The species difference in tissue distribution of orthologous xenobiotic-metabolizing enzymes is one of the important factors to consider when risk assessment of chemical toxicity is made by extrapolating from metabolism and toxicity data obtained in animal experiments. It also provides a useful model for studying the basic mechanisms of regulation of tissue-specific gene expression. Mechanistically, the lack of CYP2A3 expression in the liver and kidney in rats and other tissues in which CYP2A5 is expressed in mice may be due to the lack of necessary transcriptional activators or the presence of tissue-selective transcriptional repressors. Alternatively, the more ubiquitous expression of CYP2A5 in mice may be due to the presence of unique, mouse-specific regulatory elements in the Cyp2a5 promoter, which allows transcriptional activation of the Cyp2a5 gene in multiple tissues. However, the latter mechanism is unlikely if a mouse-like tissue distribution is achieved with the CYP2A3 gene in transgenic mice, as was found in this study, despite the low levels of transgene expression and the apparent impact of integration site on the transgene expression in different lines. Thus, the results of the present study suggest that the expression of CYP2A3 in rats and that of CYP2A5 in mice are probably controlled by similar cis-elements. Consequently, a more restrictive tissue distribution or different properties of the relevant transcription factors may at least partly account for the lack of CYP2A3 expression in rat liver and kidney.

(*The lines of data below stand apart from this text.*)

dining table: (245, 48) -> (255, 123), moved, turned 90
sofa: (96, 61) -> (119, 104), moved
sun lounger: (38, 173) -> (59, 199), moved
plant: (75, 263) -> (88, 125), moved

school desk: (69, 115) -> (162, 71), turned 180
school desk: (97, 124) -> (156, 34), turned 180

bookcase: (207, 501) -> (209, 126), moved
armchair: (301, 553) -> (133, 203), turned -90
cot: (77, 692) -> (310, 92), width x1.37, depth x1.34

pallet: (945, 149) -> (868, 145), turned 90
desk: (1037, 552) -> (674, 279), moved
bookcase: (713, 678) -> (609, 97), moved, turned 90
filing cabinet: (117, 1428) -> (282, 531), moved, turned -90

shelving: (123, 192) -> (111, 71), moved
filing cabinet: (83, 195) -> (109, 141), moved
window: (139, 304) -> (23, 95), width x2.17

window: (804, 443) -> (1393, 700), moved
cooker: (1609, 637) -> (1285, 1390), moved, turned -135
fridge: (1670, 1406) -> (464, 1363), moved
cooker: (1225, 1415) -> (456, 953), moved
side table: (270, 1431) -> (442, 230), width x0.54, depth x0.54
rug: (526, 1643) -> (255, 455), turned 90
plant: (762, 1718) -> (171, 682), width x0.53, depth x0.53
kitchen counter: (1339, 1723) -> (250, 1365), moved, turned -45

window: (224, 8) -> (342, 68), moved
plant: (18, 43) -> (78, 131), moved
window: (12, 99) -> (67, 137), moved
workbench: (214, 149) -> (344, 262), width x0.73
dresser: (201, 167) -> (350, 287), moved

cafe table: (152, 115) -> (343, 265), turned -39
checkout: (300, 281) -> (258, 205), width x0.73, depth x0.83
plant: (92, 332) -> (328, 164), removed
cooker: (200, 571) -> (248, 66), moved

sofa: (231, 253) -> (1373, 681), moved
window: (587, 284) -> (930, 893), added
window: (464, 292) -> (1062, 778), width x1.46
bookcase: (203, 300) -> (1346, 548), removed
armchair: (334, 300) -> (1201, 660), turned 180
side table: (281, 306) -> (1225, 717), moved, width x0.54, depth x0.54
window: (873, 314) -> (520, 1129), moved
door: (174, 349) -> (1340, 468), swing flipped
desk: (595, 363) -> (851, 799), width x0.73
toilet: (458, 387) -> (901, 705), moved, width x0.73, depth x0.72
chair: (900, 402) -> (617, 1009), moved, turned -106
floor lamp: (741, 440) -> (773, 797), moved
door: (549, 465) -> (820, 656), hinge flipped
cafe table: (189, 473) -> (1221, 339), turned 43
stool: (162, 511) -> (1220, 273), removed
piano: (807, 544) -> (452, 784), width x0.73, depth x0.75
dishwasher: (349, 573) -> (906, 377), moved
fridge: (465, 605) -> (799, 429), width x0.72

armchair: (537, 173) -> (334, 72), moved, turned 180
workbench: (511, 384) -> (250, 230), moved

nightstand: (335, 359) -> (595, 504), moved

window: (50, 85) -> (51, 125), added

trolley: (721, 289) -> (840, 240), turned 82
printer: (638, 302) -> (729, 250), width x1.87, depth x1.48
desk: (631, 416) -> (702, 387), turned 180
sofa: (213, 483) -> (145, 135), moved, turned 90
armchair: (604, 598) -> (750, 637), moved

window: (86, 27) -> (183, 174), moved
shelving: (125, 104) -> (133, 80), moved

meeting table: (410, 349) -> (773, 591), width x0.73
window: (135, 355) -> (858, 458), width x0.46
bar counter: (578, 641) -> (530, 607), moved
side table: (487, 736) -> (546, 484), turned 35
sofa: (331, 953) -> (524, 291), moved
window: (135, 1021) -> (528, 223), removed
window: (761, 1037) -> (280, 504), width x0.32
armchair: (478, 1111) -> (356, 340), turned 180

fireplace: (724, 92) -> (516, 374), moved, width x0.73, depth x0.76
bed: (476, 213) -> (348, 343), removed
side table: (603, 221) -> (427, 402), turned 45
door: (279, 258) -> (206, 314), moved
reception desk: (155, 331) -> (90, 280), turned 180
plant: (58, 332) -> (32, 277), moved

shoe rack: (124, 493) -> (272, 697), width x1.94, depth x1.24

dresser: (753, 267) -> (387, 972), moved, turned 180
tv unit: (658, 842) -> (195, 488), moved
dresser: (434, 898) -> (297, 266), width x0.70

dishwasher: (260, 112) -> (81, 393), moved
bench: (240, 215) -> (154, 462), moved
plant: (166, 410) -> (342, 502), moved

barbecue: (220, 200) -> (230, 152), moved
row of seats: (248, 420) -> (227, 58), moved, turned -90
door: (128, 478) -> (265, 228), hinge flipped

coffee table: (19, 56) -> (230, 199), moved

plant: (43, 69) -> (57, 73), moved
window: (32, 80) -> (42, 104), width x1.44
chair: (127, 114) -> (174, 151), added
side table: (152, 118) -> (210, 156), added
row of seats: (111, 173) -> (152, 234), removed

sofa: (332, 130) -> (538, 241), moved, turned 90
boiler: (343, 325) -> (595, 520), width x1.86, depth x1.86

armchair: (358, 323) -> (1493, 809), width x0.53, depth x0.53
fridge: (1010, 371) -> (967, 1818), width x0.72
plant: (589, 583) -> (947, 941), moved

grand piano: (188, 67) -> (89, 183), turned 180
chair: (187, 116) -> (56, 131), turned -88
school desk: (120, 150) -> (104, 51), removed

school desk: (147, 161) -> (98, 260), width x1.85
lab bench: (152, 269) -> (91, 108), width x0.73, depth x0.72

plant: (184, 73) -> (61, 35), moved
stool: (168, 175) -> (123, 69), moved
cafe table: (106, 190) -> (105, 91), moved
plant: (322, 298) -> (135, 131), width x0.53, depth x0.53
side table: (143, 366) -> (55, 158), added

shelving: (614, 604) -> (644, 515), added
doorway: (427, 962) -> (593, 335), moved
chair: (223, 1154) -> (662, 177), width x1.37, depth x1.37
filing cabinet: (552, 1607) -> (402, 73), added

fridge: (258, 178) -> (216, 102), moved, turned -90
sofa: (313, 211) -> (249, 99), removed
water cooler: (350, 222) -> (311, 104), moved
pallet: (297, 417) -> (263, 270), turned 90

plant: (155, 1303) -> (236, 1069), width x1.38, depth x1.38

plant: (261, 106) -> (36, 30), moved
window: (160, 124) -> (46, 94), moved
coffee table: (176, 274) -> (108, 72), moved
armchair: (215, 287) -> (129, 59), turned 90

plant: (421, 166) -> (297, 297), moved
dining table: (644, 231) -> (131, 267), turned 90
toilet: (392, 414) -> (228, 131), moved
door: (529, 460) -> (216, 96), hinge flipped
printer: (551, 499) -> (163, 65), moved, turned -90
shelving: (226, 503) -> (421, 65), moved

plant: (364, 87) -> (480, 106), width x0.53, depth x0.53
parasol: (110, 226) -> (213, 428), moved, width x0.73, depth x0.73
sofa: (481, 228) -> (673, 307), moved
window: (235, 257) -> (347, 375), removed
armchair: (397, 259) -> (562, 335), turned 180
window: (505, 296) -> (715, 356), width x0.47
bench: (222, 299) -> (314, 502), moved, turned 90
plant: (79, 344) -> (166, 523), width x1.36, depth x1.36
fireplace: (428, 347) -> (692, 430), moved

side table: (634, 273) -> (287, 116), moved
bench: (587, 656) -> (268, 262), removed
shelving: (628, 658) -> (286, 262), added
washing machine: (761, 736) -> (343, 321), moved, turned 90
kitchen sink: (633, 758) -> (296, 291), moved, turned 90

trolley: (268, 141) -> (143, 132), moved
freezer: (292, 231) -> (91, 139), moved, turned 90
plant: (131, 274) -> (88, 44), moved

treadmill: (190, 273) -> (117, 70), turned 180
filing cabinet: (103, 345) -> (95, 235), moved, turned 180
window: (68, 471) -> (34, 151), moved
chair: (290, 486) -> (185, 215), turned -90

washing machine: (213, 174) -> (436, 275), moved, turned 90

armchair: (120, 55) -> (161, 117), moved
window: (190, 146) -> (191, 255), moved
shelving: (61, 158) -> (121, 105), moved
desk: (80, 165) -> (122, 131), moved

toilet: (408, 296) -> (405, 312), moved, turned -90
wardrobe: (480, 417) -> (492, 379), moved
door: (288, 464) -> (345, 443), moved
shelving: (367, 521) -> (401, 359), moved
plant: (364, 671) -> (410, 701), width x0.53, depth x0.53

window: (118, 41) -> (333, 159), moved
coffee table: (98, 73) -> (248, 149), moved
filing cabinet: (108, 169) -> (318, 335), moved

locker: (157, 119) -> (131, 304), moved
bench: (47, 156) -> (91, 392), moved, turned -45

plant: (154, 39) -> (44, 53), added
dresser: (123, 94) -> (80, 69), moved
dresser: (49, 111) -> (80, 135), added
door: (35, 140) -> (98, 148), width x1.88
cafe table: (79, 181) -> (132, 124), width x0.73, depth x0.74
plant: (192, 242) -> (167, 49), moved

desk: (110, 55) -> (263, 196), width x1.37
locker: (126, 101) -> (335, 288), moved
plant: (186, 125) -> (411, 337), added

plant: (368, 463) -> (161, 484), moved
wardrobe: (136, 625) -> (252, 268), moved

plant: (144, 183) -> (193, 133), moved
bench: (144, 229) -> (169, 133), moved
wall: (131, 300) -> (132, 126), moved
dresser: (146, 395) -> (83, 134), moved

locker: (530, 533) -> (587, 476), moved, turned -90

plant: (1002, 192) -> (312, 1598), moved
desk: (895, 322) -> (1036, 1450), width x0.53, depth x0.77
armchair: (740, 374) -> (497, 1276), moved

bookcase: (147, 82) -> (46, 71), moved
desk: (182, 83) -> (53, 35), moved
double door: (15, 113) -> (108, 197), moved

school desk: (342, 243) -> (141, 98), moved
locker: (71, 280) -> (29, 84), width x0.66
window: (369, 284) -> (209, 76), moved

Within the olfactory mucosa, the CYP2A proteins are expressed in Bowman's glands and sustentacular cells but not in olfactory receptor neurons (Zupko et al., 1991; Chen et al., 1992; Walters et al., 1993). The cellular expression profile of the CYP2A3 transgene in the olfactory mucosa was not examined in this study because of difficulties in distinguishing CYP2A3 protein or mRNA from the endogenous CYP2A5. Of interest, a 3.6-kb 5'-flanking sequence of the mouse olfactory mucosa-specific Cyp2g1 gene was found to contain regulatory elements sufficient for olfactory mucosa-specific expression of a LacZ reporter gene in a recent study (Zhuo et al., 2001). However, the cellular expression patterns of the transgene failed to reproduce the pattern of the endogenous gene, which implicated the presence of additional regulatory sequences that are necessary for the correct cell type-selectivity within the olfactory mucosa. Additional transgenic studies with much longer upstream sequences are warranted. In addition, it will be interesting to determine whether the CYP2A and CYP2G genes are regulated under a common locus control region.